Application, Presentation, and Session

15.1.1

Application Layer

In the OSI and the TCP/IP models, the application layer is the closest layer to the end user. As shown in the figure, it is the layer that provides the interface between the applications used to communicate, and the underlying network over which messages are transmitted. Application layer protocols are used to exchange data between programs running on the source and destination hosts.

Based on the TCP/IP model, the upper three layers of the OSI model (application, presentation, and session) define functions of the TCP/IP application layer.

There are many application layer protocols, and new protocols are always being developed. Some of the most widely known application layer protocols include Hypertext Transfer Protocol (HTTP), File Transfer Protocol (FTP), Trivial File Transfer Protocol (TFTP), Internet Message Access Protocol (IMAP), and Domain Name System (DNS) protocol.

15.1.2

Presentation and Session Layer

Presentation Layer

The presentation layer has three primary functions:

  • Formatting, or presenting, data at the source device into a compatible format for receipt by the destination device.
  • Compressing data in a way that can be decompressed by the destination device.
  • Encrypting data for transmission and decrypting data upon receipt.

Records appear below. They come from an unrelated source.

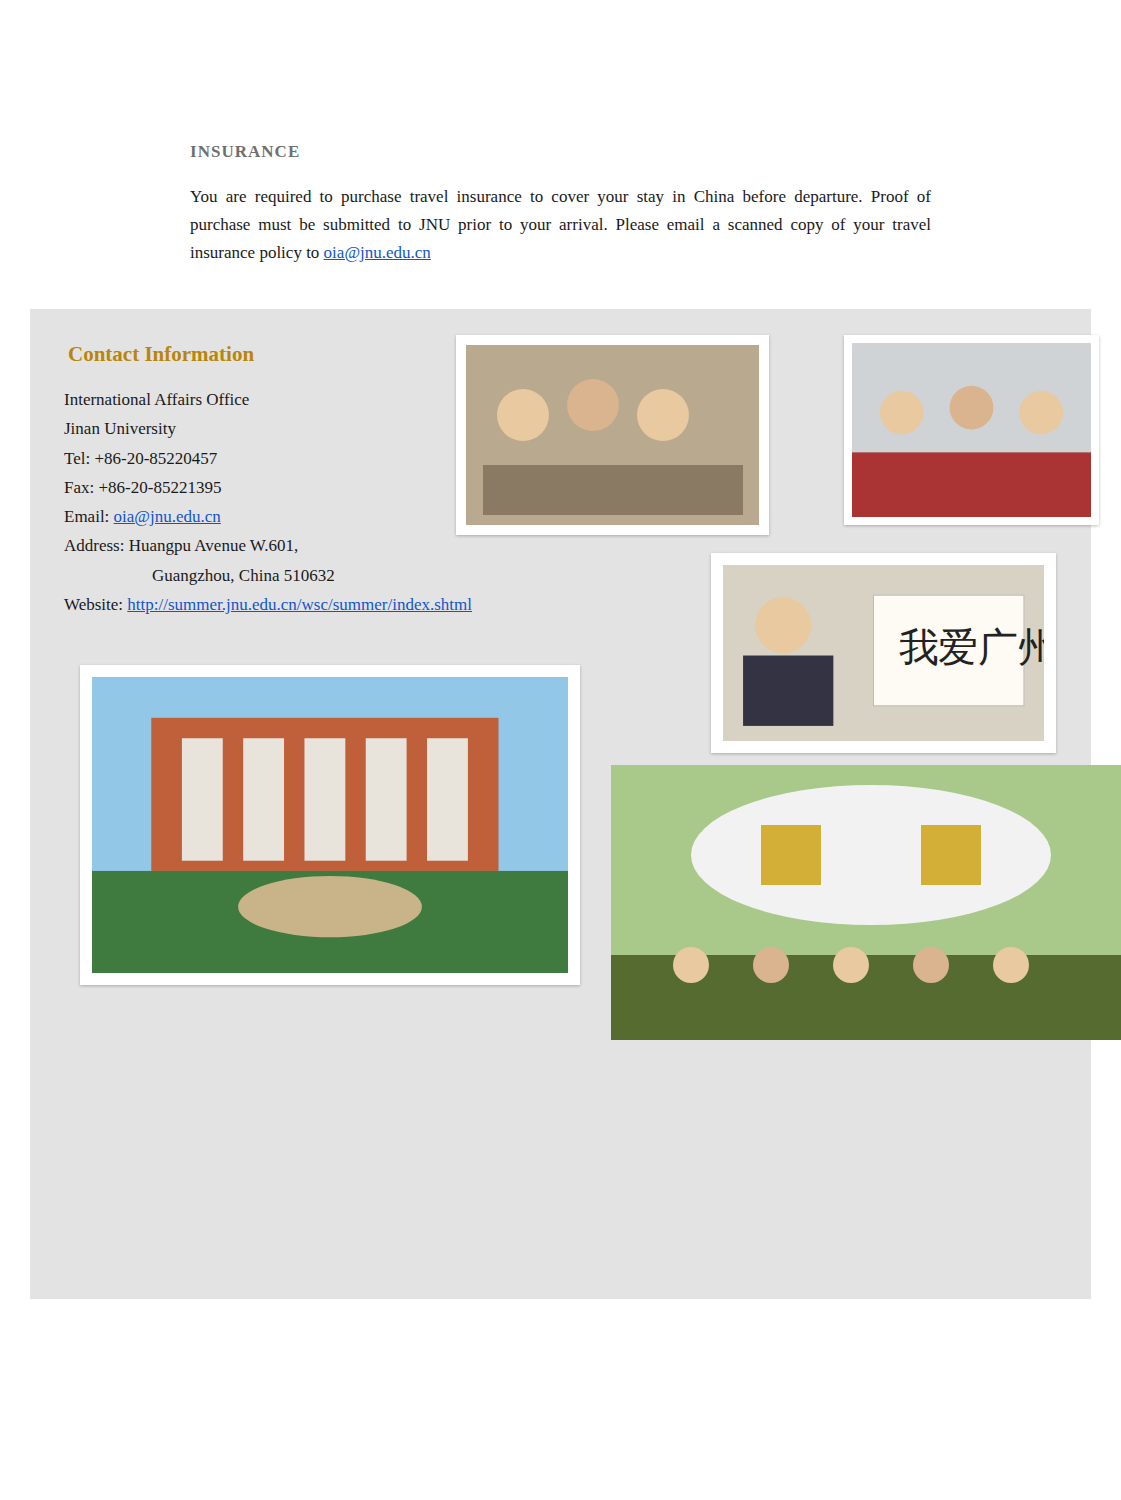INSURANCE
You are required to purchase travel insurance to cover your stay in China before departure. Proof of purchase must be submitted to JNU prior to your arrival. Please email a scanned copy of your travel insurance policy to oia@jnu.edu.cn
Contact Information
International Affairs Office
Jinan University
Tel: +86-20-85220457
Fax: +86-20-85221395
Email: oia@jnu.edu.cn
Address: Huangpu Avenue W.601,
Guangzhou, China 510632
Website: http://summer.jnu.edu.cn/wsc/summer/index.shtml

As shown in the figure, the presentation layer formats data for the application layer, and it sets standards for file formats. Some well-known standards for video include Matroska Video (MKV), Motion Picture Experts Group (MPG), and QuickTime Video (MOV). Some well-known graphic image formats are Graphics Interchange Format (GIF), Joint Photographic Experts Group (JPG), and Portable Network Graphics (PNG) format.